In WICED 4.0 the code for copying the unchanged portions of the DCT reads entire sections of the DCT into a large block of RAM and then copies that RAM into the new DCT. In older versions of WICED it didn't do that If you were using a DCT in internal flash. It would use a pointer to the current DCT and read as directly as possible into the commands that wrote the new DCT. It didn't need to create a 6KB block of RAM to get the job done.

Hi webmstreric

I agree with your points "directly using current DCT pointer w/ offset and avoid malloc" and "allocate the smallest necessary local variable (and use <wiced_dct_write>, I guess)" are better in many cases.

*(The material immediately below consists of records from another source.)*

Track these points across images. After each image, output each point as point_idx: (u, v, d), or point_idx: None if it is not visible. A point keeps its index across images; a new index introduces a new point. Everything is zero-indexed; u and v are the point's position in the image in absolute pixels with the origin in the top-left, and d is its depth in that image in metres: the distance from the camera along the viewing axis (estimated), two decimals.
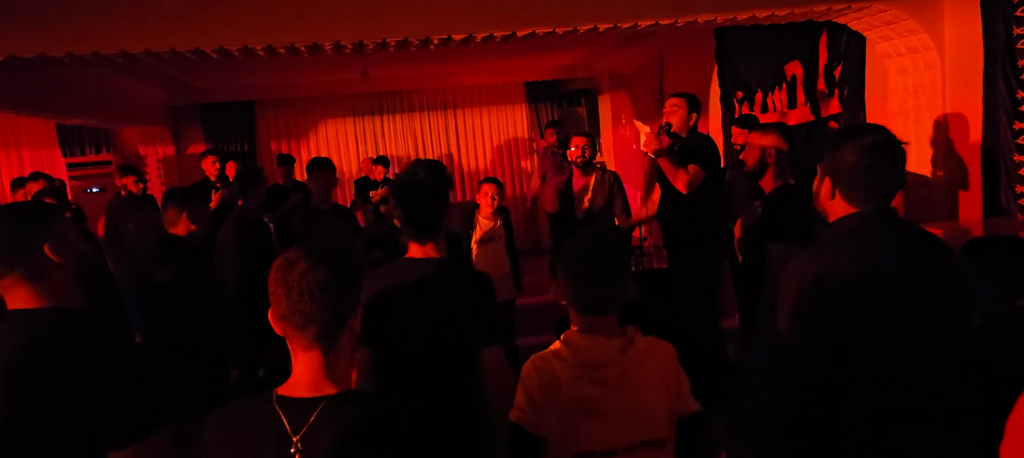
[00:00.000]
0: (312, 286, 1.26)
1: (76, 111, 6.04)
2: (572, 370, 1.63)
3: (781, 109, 5.42)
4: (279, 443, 1.23)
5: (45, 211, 1.55)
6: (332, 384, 1.29)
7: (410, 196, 2.04)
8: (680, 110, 3.89)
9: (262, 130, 9.05)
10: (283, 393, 1.29)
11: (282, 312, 1.28)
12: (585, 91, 9.44)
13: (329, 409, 1.25)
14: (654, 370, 1.67)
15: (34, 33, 3.39)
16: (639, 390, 1.63)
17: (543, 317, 6.17)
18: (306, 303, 1.26)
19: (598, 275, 1.66)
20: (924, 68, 3.96)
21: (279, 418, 1.25)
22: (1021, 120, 3.38)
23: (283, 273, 1.27)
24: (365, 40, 3.79)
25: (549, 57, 8.23)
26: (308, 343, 1.28)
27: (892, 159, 1.71)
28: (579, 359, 1.63)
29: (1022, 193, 3.41)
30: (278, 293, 1.27)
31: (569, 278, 1.69)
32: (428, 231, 2.07)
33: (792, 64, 5.21)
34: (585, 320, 1.69)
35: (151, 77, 7.07)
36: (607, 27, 3.88)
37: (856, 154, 1.69)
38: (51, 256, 1.46)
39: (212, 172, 5.93)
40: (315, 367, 1.29)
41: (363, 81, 7.69)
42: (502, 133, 9.63)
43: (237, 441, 1.27)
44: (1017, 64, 3.36)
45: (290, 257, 1.29)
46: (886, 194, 1.71)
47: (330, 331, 1.29)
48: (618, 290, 1.67)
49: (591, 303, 1.67)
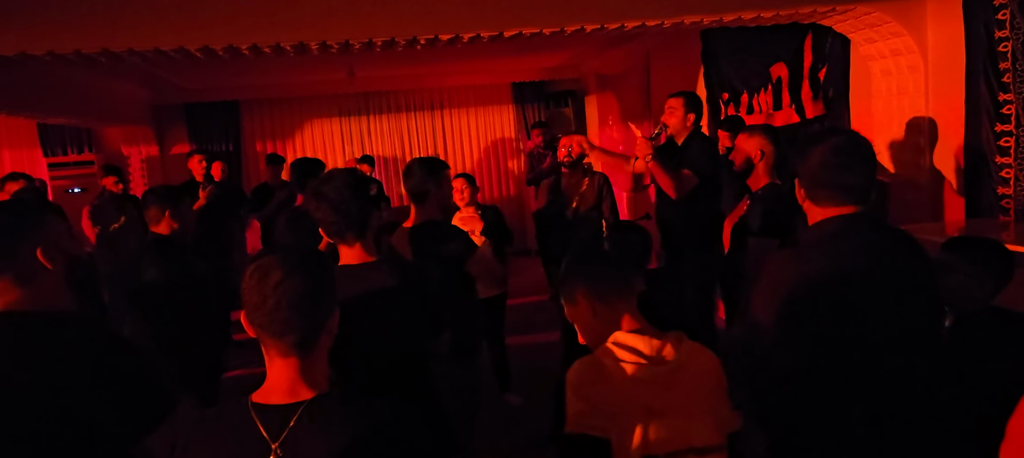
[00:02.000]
0: (289, 296, 1.24)
1: (57, 110, 5.95)
2: (629, 369, 1.61)
3: (767, 111, 5.45)
4: (258, 452, 1.21)
5: (36, 213, 1.51)
6: (309, 388, 1.27)
7: (324, 194, 2.03)
8: (677, 110, 3.81)
9: (247, 130, 8.98)
10: (258, 400, 1.26)
11: (259, 321, 1.25)
12: (572, 92, 9.46)
13: (309, 413, 1.24)
14: (702, 374, 1.66)
15: (14, 30, 3.34)
16: (690, 391, 1.63)
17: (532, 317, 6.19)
18: (283, 312, 1.24)
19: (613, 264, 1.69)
20: (908, 70, 3.99)
21: (256, 426, 1.22)
22: (1003, 122, 3.42)
23: (258, 282, 1.25)
24: (351, 40, 3.77)
25: (536, 58, 8.23)
26: (286, 350, 1.27)
27: (858, 158, 1.71)
28: (634, 356, 1.62)
29: (1004, 195, 3.45)
30: (253, 301, 1.25)
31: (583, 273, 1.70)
32: (353, 229, 2.04)
33: (777, 66, 5.24)
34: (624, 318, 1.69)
35: (134, 76, 7.00)
36: (594, 28, 3.88)
37: (822, 157, 1.70)
38: (43, 261, 1.43)
39: (198, 172, 5.89)
40: (292, 373, 1.27)
41: (350, 81, 7.65)
42: (489, 134, 9.62)
43: (214, 451, 1.24)
44: (999, 67, 3.40)
45: (264, 266, 1.26)
46: (858, 194, 1.71)
47: (308, 338, 1.28)
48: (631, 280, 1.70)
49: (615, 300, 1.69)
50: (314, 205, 2.06)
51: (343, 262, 2.09)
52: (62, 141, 7.95)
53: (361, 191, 2.07)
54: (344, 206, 2.02)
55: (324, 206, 2.03)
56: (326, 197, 2.03)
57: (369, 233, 2.08)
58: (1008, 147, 3.41)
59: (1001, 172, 3.45)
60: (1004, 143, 3.42)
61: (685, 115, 3.80)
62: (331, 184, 2.05)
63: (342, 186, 2.03)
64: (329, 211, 2.03)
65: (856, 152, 1.71)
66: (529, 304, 6.67)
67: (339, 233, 2.06)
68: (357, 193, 2.05)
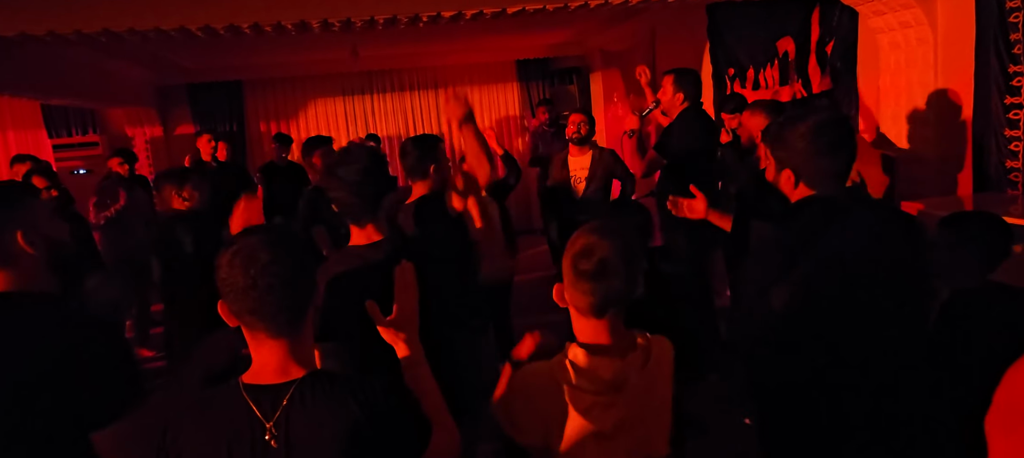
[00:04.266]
0: (281, 276, 1.25)
1: (60, 92, 5.94)
2: (583, 396, 1.46)
3: (773, 86, 5.40)
4: (252, 431, 1.22)
5: (14, 197, 1.49)
6: (300, 367, 1.28)
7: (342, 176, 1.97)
8: (666, 87, 3.85)
9: (251, 110, 8.96)
10: (249, 381, 1.27)
11: (249, 305, 1.24)
12: (577, 69, 9.38)
13: (300, 391, 1.25)
14: (663, 377, 1.57)
15: (13, 10, 3.32)
16: (649, 404, 1.53)
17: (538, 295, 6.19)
18: (277, 293, 1.24)
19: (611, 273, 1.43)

But I have questions again about your statements above. I assume we're talking about <wiced_dct_write>.

If I understand the code correctly the most significant place where *large* block of RAM is to be allocated in heap is inside the (almost inevitable) API <wiced_dct_get_current_address>, where <wiced_dct_internal_dct_update> is called.

     allocated_src_buff = (uint8_t*)calloc(LARGEST_DCT_SUB_STRUCTURE_SIZE, 1);

     allocated_dst_buff = (uint8_t*)calloc(LARGEST_DCT_SUB_STRUCTURE_SIZE, 1);

With default definition of CERTIFICATE_SIZE, up to 8 kB RAM is acquired from heap.

I don't think this is going to generate big problems, if developers simply (trickily) calls <wiced_dct_get_current_address> once at the entry of <application_start>. In the worse case where "if (dctx_sdk_version != DCT_BOOTLOADER_SDK_CURRENT)" is true, <wiced_dct_get_current_address> should still run successfully at this moment since there should be enough RAM for those <calloc>. And <wiced_dct_update_version_to_current> should do its job on latest DCT, while the other DCT is erased. From now on the worst case should not come up any more in our apps.

Any comments?

Anonymous
Not applicable

There are 2 copies of the DCT and every time you write anything to the DCT the "current" copy of the DCT switches from one copy to the other. Calling <wiced_dct_get_current_address> once would be inadequate unless you never write anything to the DCT. Unfortunately the OTA process writes to the DCT to communicate with the bootloader, so you can't avoid writing to the DCT if you use OTA. Making the decision to simply not write anything to the DCT also causes software maintainability issues. You can't guarantee that some other developer coming after you will follow the same rule.

I think Cypress is having to deal with poor design decisions that were made by Broadcom when Broadcom tried to create a universal API for accessing the DCT that was the same for devices that store the DCT in internal flash and devices that store the DCT in external flash. To read from internal flash all you need is a pointer to the start of the block you want to read from. When reading from external flash you need to copy the values into a block of RAM. Consequently, Broadcom developed the wiced_dct_read_[lock/unlock]() functions which use malloc(). These functions are fairly easy to avoid using. I don't believe that Broadcom's lower level code allocated anything on the heap when the DCT was in internal flash. I am not all that familiar with the code dealing with a DCT in external flash. In WICED 4.0 Cypress has continued with the idea of using a Universal API and they are allocating large blocks of memory on either the stack or heap to read data regardless of whether the DCT is in internal or external flash.

Generally in embedded systems if you need a large block of data you pass a pointer to it into the function that uses it or access a globally defined block. If you only need a small amount of data, you can allocate that on the stack. You try to avoid using the heap. Cypress could make the decision to change the API, so that it is no longer universal and when you use a DCT in external flash you pass a pointer to a large block of RAM into the functions that access the DCT. When you use a DCT in internal flash you retrieve a pointer to the DCT block that you want. Cypress could also decide to continue using a universal API and only use a small block of memory that can easily be allocated on the stack for copying unchanged data from the current copy of the DCT to the new copy of the DCT. Cypress is likely to figure out something fairly quickly on this issue because they don't want their customers to be afraid that writing to the DCT or using OTA will compromise software stability.